Word for word, return every record that follows.
=====
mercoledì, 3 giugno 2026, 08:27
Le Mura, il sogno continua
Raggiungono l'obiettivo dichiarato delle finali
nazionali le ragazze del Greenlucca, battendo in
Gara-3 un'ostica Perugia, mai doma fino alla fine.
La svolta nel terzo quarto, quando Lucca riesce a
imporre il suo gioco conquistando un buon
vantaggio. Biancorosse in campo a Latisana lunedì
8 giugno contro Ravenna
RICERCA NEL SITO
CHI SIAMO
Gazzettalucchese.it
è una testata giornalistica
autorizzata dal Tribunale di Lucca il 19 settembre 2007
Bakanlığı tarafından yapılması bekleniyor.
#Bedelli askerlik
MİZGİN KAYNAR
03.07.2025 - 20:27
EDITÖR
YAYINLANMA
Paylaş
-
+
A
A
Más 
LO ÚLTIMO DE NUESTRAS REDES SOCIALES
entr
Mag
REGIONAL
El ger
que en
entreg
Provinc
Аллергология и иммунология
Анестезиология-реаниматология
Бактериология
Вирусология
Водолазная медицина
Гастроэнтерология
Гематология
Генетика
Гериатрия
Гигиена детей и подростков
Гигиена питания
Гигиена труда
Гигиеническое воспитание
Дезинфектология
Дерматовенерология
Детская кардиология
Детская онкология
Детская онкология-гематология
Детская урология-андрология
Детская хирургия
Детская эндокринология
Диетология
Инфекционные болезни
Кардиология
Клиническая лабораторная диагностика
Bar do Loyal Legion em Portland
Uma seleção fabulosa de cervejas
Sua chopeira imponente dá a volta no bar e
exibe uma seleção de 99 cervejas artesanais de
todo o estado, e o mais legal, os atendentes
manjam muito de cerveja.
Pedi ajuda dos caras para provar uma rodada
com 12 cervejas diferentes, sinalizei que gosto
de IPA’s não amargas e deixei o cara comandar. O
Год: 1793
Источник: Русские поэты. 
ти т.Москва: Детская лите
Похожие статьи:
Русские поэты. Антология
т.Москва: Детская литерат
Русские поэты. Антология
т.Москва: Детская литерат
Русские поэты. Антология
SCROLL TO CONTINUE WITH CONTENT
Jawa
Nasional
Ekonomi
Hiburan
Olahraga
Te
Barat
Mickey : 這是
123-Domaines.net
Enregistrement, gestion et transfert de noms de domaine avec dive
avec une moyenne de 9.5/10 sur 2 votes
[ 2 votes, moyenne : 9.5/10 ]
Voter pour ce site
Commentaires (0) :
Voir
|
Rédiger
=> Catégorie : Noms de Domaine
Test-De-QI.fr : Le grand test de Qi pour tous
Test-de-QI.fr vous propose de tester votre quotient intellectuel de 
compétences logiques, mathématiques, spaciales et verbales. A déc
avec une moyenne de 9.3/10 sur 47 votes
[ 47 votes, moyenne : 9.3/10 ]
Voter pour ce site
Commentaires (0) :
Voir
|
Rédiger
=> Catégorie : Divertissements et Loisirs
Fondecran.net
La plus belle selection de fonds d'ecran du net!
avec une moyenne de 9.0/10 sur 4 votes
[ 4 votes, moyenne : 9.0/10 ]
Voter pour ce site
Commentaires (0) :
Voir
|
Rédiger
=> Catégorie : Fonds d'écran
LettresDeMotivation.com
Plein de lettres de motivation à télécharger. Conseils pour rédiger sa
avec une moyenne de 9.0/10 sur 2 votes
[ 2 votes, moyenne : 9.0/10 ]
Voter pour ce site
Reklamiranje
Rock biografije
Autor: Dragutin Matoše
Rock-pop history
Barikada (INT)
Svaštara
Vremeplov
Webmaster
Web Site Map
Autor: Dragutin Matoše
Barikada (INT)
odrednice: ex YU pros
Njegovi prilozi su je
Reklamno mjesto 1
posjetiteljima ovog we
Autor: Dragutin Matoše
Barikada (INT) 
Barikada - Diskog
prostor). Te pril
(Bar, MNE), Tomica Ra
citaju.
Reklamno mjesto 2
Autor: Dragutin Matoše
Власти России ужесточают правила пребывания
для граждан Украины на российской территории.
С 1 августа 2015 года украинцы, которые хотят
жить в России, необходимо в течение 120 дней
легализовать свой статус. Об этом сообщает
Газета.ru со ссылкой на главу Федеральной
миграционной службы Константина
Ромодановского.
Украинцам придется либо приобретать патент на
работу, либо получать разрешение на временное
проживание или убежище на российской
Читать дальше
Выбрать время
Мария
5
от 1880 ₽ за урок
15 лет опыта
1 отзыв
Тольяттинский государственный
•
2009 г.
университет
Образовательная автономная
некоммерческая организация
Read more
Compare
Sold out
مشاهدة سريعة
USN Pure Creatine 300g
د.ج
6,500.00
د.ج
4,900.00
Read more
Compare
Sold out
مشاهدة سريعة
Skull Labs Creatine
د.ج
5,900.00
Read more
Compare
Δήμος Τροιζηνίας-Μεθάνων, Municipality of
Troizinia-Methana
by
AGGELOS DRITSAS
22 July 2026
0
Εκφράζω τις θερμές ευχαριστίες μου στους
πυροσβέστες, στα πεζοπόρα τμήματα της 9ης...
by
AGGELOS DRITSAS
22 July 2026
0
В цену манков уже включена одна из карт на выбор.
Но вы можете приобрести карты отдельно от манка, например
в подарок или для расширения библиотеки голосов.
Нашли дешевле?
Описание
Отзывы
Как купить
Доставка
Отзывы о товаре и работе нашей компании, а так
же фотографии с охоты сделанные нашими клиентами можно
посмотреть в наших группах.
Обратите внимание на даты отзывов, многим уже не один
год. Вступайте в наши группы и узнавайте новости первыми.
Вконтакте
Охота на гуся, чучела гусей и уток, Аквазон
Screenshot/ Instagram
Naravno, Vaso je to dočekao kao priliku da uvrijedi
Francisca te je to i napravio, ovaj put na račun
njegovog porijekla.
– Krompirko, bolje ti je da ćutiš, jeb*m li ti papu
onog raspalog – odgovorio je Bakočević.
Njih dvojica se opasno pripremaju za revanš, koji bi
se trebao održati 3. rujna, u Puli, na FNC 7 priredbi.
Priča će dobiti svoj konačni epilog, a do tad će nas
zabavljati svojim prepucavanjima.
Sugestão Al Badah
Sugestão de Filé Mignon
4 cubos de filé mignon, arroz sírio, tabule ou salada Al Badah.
=====
● **SOLUTION TO THIS PROBLEM**
mercoledì, 3 giugno 2026, 08:27
Le Mura, il sogno continua
Raggiungono l'obiettivo dichiarato delle finali
nazionali le ragazze del Greenlucca, battendo in
Gara-3 un'ostica Perugia, mai doma fino alla fine.
La svolta nel terzo quarto, quando Lucca riesce a
imporre il suo gioco conquistando un buon
vantaggio. Biancorosse in campo a Latisana lunedì
8 giugno contro Ravenna
RICERCA NEL SITO
CHI SIAMO
Gazzettalucchese.it
è una testata giornalistica
autorizzata dal Tribunale di Lucca il 19 settembre 2007
Bakanlığı tarafından yapılması bekleniyor.
#Bedelli askerlik
MİZGİN KAYNAR
03.07.2025 - 20:27
EDITÖR
YAYINLANMA
Paylaş
-
+
A
A
Más 
LO ÚLTIMO DE NUESTRAS REDES SOCIALES
entr
Mag
REGIONAL
El ger
que en
entreg
Provinc
Аллергология и иммунология
Анестезиология-реаниматология
Бактериология
Вирусология
Водолазная медицина
Гастроэнтерология
Гематология
Генетика
Гериатрия
Гигиена детей и подростков
Гигиена питания
Гигиена труда
Гигиеническое воспитание
Дезинфектология
Дерматовенерология
Детская кардиология
Детская онкология
Детская онкология-гематология
Детская урология-андрология
Детская хирургия
Детская эндокринология
Диетология
Инфекционные болезни
Кардиология
Клиническая лабораторная диагностика
Bar do Loyal Legion em Portland
Uma seleção fabulosa de cervejas
Sua chopeira imponente dá a volta no bar e
exibe uma seleção de 99 cervejas artesanais de
todo o estado, e o mais legal, os atendentes
manjam muito de cerveja.
Pedi ajuda dos caras para provar uma rodada
com 12 cervejas diferentes, sinalizei que gosto
de IPA’s não amargas e deixei o cara comandar. O
Год: 1793
Источник: Русские поэты. 
ти т.Москва: Детская лите
Похожие статьи:
Русские поэты. Антология
т.Москва: Детская литерат
Русские поэты. Антология
т.Москва: Детская литерат
Русские поэты. Антология
SCROLL TO CONTINUE WITH CONTENT
Jawa
Nasional
Ekonomi
Hiburan
Olahraga
Te
Barat
Mickey : 這是
123-Domaines.net
Enregistrement, gestion et transfert de noms de domaine avec dive
avec une moyenne de 9.5/10 sur 2 votes
[ 2 votes, moyenne : 9.5/10 ]
Voter pour ce site
Commentaires (0) :
Voir
|
Rédiger
=> Catégorie : Noms de Domaine
Test-De-QI.fr : Le grand test de Qi pour tous
Test-de-QI.fr vous propose de tester votre quotient intellectuel de 
compétences logiques, mathématiques, spaciales et verbales. A déc
avec une moyenne de 9.3/10 sur 47 votes
[ 47 votes, moyenne : 9.3/10 ]
Voter pour ce site
Commentaires (0) :
Voir
|
Rédiger
=> Catégorie : Divertissements et Loisirs
Fondecran.net
La plus belle selection de fonds d'ecran du net!
avec une moyenne de 9.0/10 sur 4 votes
[ 4 votes, moyenne : 9.0/10 ]
Voter pour ce site
Commentaires (0) :
Voir
|
Rédiger
=> Catégorie : Fonds d'écran
LettresDeMotivation.com
Plein de lettres de motivation à télécharger. Conseils pour rédiger sa
avec une moyenne de 9.0/10 sur 2 votes
[ 2 votes, moyenne : 9.0/10 ]
Voter pour ce site
Reklamiranje
Rock biografije
Autor: Dragutin Matoše
Rock-pop history
Barikada (INT)
Svaštara
Vremeplov
Webmaster
Web Site Map
Autor: Dragutin Matoše
Barikada (INT)
odrednice: ex YU pros
Njegovi prilozi su je
Reklamno mjesto 1
posjetiteljima ovog we
Autor: Dragutin Matoše
Barikada (INT) 
Barikada - Diskog
prostor). Te pril
(Bar, MNE), Tomica Ra
citaju.
Reklamno mjesto 2
Autor: Dragutin Matoše
Власти России ужесточают правила пребывания
для граждан Украины на российской территории.
С 1 августа 2015 года украинцы, которые хотят
жить в России, необходимо в течение 120 дней
легализовать свой статус. Об этом сообщает
Газета.ru со ссылкой на главу Федеральной
миграционной службы Константина
Ромодановского.
Украинцам придется либо приобретать патент на
работу, либо получать разрешение на временное
проживание или убежище на российской
Читать дальше
Выбрать время
Мария
5
от 1880 ₽ за урок
15 лет опыта
1 отзыв
Тольяттинский государственный
•
2009 г.
университет
Образовательная автономная
некоммерческая организация
Read more
Compare
Sold out
مشاهدة سريعة
USN Pure Creatine 300g
د.ج
6,500.00
د.ج
4,900.00
Read more
Compare
Sold out
مشاهدة سريعة
Skull Labs Creatine
د.ج
5,900.00
Read more
Compare
Δήμος Τροιζηνίας-Μεθάνων, Municipality of
Troizinia-Methana
by
AGGELOS DRITSAS
22 July 2026
0
Εκφράζω τις θερμές ευχαριστίες μου στους
πυροσβέστες, στα πεζοπόρα τμήματα της 9ης...
by
AGGELOS DRITSAS
22 July 2026
0
В цену манков уже включена одна из карт на выбор.
Но вы можете приобрести карты отдельно от манка, например
в подарок или для расширения библиотеки голосов.
Нашли дешевле?
Описание
Отзывы
Как купить
Доставка
Отзывы о товаре и работе нашей компании, а так
же фотографии с охоты сделанные нашими клиентами можно
посмотреть в наших группах.
Обратите внимание на даты отзывов, многим уже не один
год. Вступайте в наши группы и узнавайте новости первыми.
Вконтакте
Охота на гуся, чучела гусей и уток, Аквазон
Screenshot/ Instagram
Naravno, Vaso je to dočekao kao priliku da uvrijedi
Francisca te je to i napravio, ovaj put na račun
njegovog porijekla.
– Krompirko, bolje ti je da ćutiš, jeb*m li ti papu
onog raspalog – odgovorio je Bakočević.
Njih dvojica se opasno pripremaju za revanš, koji bi
se trebao održati 3. rujna, u Puli, na FNC 7 priredbi.
Priča će dobiti svoj konačni epilog, a do tad će nas
zabavljati svojim prepucavanjima.
Sugestão Al Badah
Sugestão de Filé Mignon
4 cubos de filé mignon, arroz sírio, tabule ou salada Al Badah.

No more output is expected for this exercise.